### Document segment

----------

Re: contraining crush placement possibilities

Gregory Farnum <greg@xxxxxxxxxxx> · Fri, 7 Mar 2014 10:00:13 -0800

On Fri, Mar 7, 2014 at 9:43 AM, Sage Weil <sage@xxxxxxxxxxx> wrote:
> On Fri, 7 Mar 2014, Gregory Farnum wrote:
>> On Fri, Mar 7, 2014 at 7:10 AM, Sage Weil <sage@xxxxxxxxxxx> wrote:
>> > On Fri, 7 Mar 2014, Dan van der Ster wrote:
>> >> On Thu, Mar 6, 2014 at 9:30 PM, Sage Weil <sage@xxxxxxxxxxx> wrote:
>> >> > Sheldon just
>> >> > pointed out a talk from ATC that discusses the basic problem:
>> >> >
>> >> >         https://www.usenix.org/conference/atc13/technical-sessions/presentation/cidon
>> >> >
>> >> > The situation with CRUSH is slightly better, I think, because the number
>> >> > of peers for a given OSD in a large cluster is bounded (pg_num /
>> >> > num_osds), but I think we may still be able improve things.
>> >>
>> >> I'm surprised they didn't cite Ceph -- aren't copysets ~= placement groups?
>> >
>> > I think so (I didn't listen to the whole talk :).  My ears did perk up
>> > when Carlos (who was part of the original team at UCSC) asked the question
>> > about the CRUSH paper at the end, though. :)
>> >
>> > Anyway, now I'm thinking that this *is* really just all about tuning
>> > pg_num/pgp_num.  And of course managing failure domains in the CRUSH map
>> > as best we can to align placement with expected sources of correlated
>> > failure.  But again, I would appreciate any confirmation from others'
>> > intuitions or (better yet) a proper mathematical model.  This bit of my
>> > brain is full of cobwebs, and wasn't particularly strong here to begin
>> > with.
>>
>> Well, yes and no. They're constraining data sharing in order to reduce
>> the probability of any given data loss event, and we can reduce data
>> sharing by reducing the pgp_num. But the example you cited was "place
>> all copies in the top third of the selected racks", and that's a
>> little different because it means they can independently scale the
>> data sharing *within* that grouping to maintain a good data balance,
>> which CRUSH would have trouble with.
>> Unfortunately my intuition around probability and stats isn't much
>> good, so that's about as far as I can take this effectively. ;)

----------

### Instruction 1
According to the mailing list thread, which setting can be reduced to reduce data sharing?

----------

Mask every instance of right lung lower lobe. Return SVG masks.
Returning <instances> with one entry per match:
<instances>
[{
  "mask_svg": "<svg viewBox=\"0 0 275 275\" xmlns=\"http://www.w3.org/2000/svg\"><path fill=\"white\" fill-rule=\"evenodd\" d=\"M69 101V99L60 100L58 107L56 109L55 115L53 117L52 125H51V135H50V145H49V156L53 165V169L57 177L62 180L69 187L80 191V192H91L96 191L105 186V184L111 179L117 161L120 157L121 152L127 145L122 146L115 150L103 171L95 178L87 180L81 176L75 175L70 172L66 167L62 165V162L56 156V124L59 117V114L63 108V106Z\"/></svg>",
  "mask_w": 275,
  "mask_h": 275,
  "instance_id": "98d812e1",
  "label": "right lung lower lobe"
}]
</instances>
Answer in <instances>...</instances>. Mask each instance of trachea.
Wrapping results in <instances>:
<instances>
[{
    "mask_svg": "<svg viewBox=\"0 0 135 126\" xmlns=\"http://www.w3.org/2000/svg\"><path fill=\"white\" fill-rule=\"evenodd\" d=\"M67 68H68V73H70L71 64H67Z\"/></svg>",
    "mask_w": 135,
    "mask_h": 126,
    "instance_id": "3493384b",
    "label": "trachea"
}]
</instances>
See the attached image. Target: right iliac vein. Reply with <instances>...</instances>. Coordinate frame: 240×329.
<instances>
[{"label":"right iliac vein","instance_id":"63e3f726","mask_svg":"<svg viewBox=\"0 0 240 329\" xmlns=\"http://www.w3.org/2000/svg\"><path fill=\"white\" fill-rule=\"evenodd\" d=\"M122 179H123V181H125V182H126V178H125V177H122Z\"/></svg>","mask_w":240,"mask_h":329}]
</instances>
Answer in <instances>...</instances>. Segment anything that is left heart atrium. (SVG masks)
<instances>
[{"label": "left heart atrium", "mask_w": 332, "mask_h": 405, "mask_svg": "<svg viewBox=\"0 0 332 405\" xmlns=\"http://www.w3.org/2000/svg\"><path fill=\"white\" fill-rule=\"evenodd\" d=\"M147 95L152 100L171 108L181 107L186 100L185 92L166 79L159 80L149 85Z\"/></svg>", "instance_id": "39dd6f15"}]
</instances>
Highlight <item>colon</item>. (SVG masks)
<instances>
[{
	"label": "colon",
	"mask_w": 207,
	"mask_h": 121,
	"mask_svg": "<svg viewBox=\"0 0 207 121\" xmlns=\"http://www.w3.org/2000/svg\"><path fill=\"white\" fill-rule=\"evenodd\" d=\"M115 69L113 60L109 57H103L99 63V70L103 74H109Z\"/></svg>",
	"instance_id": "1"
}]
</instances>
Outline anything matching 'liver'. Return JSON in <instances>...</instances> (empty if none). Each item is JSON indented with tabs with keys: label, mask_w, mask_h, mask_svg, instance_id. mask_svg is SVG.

----------

### Instruction 2
Rewrite the records as a JSON list of strings, one string per line and with blank lines omitted, starting at the line that contains "Answer in <instances>...</instances>. Segment" and ending at the last line of the records.

### Result 1
pgp_num

### Result 2
[
  "Answer in <instances>...</instances>. Segment anything that is left heart atrium. (SVG masks)",
  "<instances>",
  "[{\"label\": \"left heart atrium\", \"mask_w\": 332, \"mask_h\": 405, \"mask_svg\": \"<svg viewBox=\\\"0 0 332 405\\\" xmlns=\\\"http://www.w3.org/2000/svg\\\"><path fill=\\\"white\\\" fill-rule=\\\"evenodd\\\" d=\\\"M147 95L152 100L171 108L181 107L186 100L185 92L166 79L159 80L149 85Z\\\"/></svg>\", \"instance_id\": \"39dd6f15\"}]",
  "</instances>",
  "Highlight <item>colon</item>. (SVG masks)",
  "<instances>",
  "[{",
  "\t\"label\": \"colon\",",
  "\t\"mask_w\": 207,",
  "\t\"mask_h\": 121,",
  "\t\"mask_svg\": \"<svg viewBox=\\\"0 0 207 121\\\" xmlns=\\\"http://www.w3.org/2000/svg\\\"><path fill=\\\"white\\\" fill-rule=\\\"evenodd\\\" d=\\\"M115 69L113 60L109 57H103L99 63V70L103 74H109Z\\\"/></svg>\",",
  "\t\"instance_id\": \"1\"",
  "}]",
  "</instances>",
  "Outline anything matching 'liver'. Return JSON in <instances>...</instances> (empty if none). Each item is JSON indented with tabs with keys: label, mask_w, mask_h, mask_svg, instance_id. mask_svg is SVG."
]